*Source data*.
□ □ □
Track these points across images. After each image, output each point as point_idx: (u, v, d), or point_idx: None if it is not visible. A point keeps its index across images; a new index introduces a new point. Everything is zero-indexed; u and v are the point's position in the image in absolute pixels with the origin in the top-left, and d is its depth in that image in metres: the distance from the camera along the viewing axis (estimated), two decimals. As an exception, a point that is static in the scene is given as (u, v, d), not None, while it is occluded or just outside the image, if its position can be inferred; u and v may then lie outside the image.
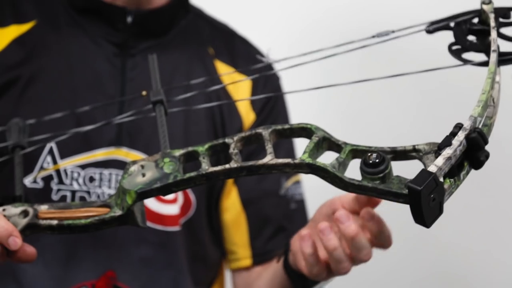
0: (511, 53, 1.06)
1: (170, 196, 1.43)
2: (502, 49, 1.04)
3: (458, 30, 1.12)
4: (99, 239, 1.41)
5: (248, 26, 1.67)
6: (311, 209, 1.50)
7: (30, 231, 1.03)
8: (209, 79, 1.43)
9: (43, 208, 1.04)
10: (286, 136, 1.01)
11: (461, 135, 0.91)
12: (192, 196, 1.47)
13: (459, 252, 2.02)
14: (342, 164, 0.95)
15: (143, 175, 0.99)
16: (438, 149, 0.91)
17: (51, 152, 1.39)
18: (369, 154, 0.93)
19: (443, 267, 2.05)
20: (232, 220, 1.53)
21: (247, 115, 1.53)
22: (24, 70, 1.42)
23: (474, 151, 0.92)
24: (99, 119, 1.36)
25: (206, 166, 0.98)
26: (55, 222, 1.02)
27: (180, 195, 1.45)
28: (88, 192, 1.41)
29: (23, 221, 1.02)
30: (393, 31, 1.14)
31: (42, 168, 1.40)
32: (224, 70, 1.52)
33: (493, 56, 1.01)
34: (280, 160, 0.96)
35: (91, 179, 1.41)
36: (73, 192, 1.41)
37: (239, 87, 1.51)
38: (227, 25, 1.60)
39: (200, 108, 1.38)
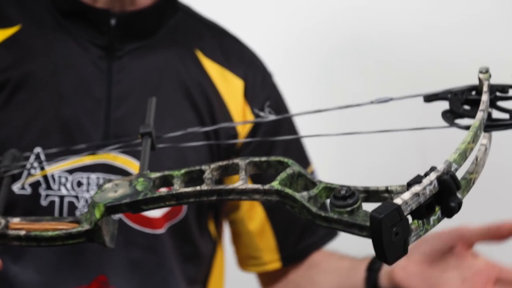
0: (501, 120, 1.06)
1: None
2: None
3: (454, 99, 1.12)
4: (89, 244, 1.40)
5: (243, 27, 1.68)
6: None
7: None
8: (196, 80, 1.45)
9: (16, 220, 1.04)
10: (263, 169, 1.00)
11: (432, 176, 0.89)
12: None
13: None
14: (313, 199, 0.94)
15: (115, 191, 0.99)
16: (407, 185, 0.90)
17: (38, 158, 1.40)
18: (339, 188, 0.92)
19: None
20: (257, 229, 1.56)
21: (243, 118, 1.53)
22: (11, 74, 1.44)
23: (446, 196, 0.90)
24: (86, 124, 1.38)
25: (177, 187, 0.98)
26: (23, 232, 1.01)
27: None
28: (77, 197, 1.41)
29: None
30: (391, 99, 1.15)
31: (29, 174, 1.40)
32: (214, 69, 1.52)
33: (480, 114, 1.01)
34: (250, 186, 0.95)
35: (79, 184, 1.41)
36: (61, 198, 1.41)
37: (230, 88, 1.51)
38: (217, 23, 1.61)
39: (188, 115, 1.40)
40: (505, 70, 1.06)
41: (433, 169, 0.90)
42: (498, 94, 1.10)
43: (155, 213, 1.44)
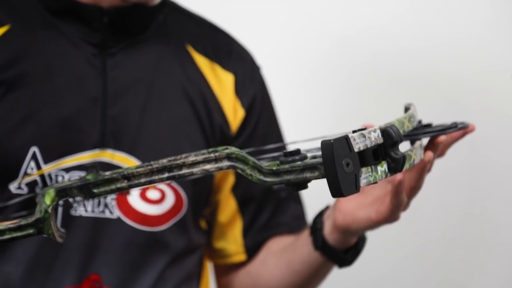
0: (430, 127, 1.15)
1: (156, 196, 1.44)
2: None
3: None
4: (84, 242, 1.39)
5: (246, 30, 1.73)
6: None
7: None
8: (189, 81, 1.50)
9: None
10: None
11: (376, 127, 0.95)
12: (183, 195, 1.45)
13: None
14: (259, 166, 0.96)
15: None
16: (353, 132, 0.94)
17: (34, 157, 1.38)
18: (286, 149, 0.96)
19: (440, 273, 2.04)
20: (227, 220, 1.55)
21: (235, 113, 1.53)
22: (3, 75, 1.42)
23: (389, 147, 0.94)
24: (82, 123, 1.40)
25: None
26: (-28, 231, 1.00)
27: (170, 194, 1.45)
28: None
29: None
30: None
31: (26, 174, 1.37)
32: (205, 64, 1.53)
33: (412, 108, 1.09)
34: (200, 156, 0.97)
35: None
36: None
37: (221, 83, 1.52)
38: (205, 17, 1.61)
39: (184, 110, 1.47)
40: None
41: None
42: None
43: (159, 210, 1.44)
□ □ □
*Work request*. The answer consists of the lines from the one holding "41: (433, 169, 0.90)" to the end of the records, inclusive, restated exactly and without pictures.

*Final answer*.
41: (433, 169, 0.90)
42: (498, 94, 1.10)
43: (155, 213, 1.44)
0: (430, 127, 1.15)
1: (156, 196, 1.44)
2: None
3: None
4: (84, 242, 1.39)
5: (246, 30, 1.73)
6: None
7: None
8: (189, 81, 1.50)
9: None
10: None
11: (376, 127, 0.95)
12: (183, 195, 1.45)
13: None
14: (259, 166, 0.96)
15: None
16: (353, 132, 0.94)
17: (34, 157, 1.38)
18: (286, 149, 0.96)
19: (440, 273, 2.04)
20: (227, 220, 1.55)
21: (235, 113, 1.53)
22: (3, 75, 1.42)
23: (389, 147, 0.94)
24: (82, 123, 1.40)
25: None
26: (-28, 231, 1.00)
27: (170, 194, 1.45)
28: None
29: None
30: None
31: (26, 174, 1.37)
32: (205, 64, 1.53)
33: (412, 108, 1.09)
34: (200, 156, 0.97)
35: None
36: None
37: (221, 83, 1.52)
38: (205, 17, 1.61)
39: (184, 110, 1.47)
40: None
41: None
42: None
43: (159, 210, 1.44)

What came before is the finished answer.